Exercise goal.
The answer must consist only of the lines from the line with "Document page, 2001x1125 pixels." to the line with "For every layout", both included, exactly as they stand below.

Given entries.

· · · · ·

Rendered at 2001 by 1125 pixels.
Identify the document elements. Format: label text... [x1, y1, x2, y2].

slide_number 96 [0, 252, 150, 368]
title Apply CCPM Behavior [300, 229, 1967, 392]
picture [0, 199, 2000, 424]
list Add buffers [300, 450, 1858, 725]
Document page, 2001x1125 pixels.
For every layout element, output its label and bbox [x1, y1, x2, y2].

· · · · ·

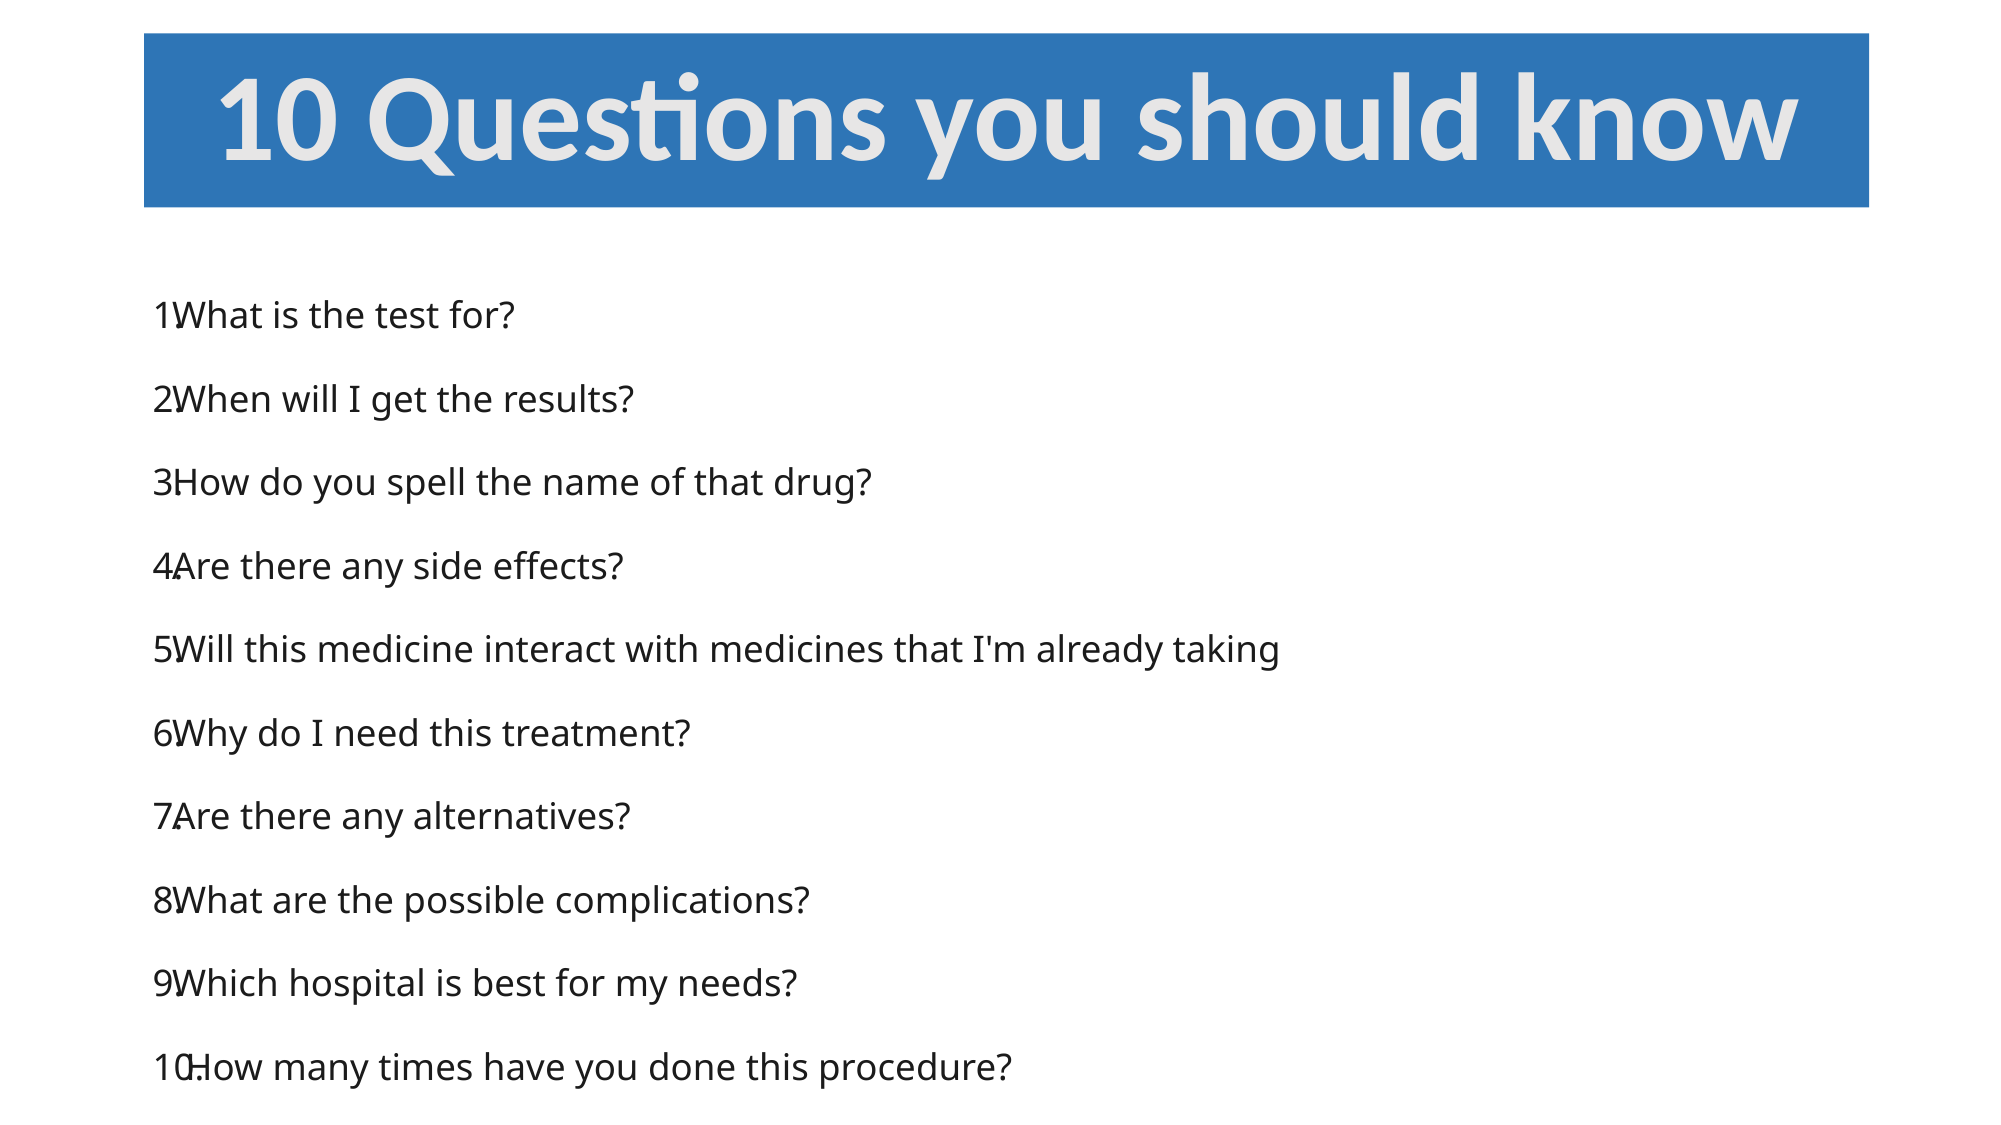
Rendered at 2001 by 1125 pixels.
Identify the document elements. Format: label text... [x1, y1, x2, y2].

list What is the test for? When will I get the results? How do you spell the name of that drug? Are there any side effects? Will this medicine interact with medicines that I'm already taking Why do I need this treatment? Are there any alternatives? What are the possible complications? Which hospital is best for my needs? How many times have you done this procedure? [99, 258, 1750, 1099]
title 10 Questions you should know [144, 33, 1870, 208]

· · · · ·

Exercise result.
Document page, 2001x1125 pixels.
For every layout element, output its label and bbox [x1, y1, x2, y2].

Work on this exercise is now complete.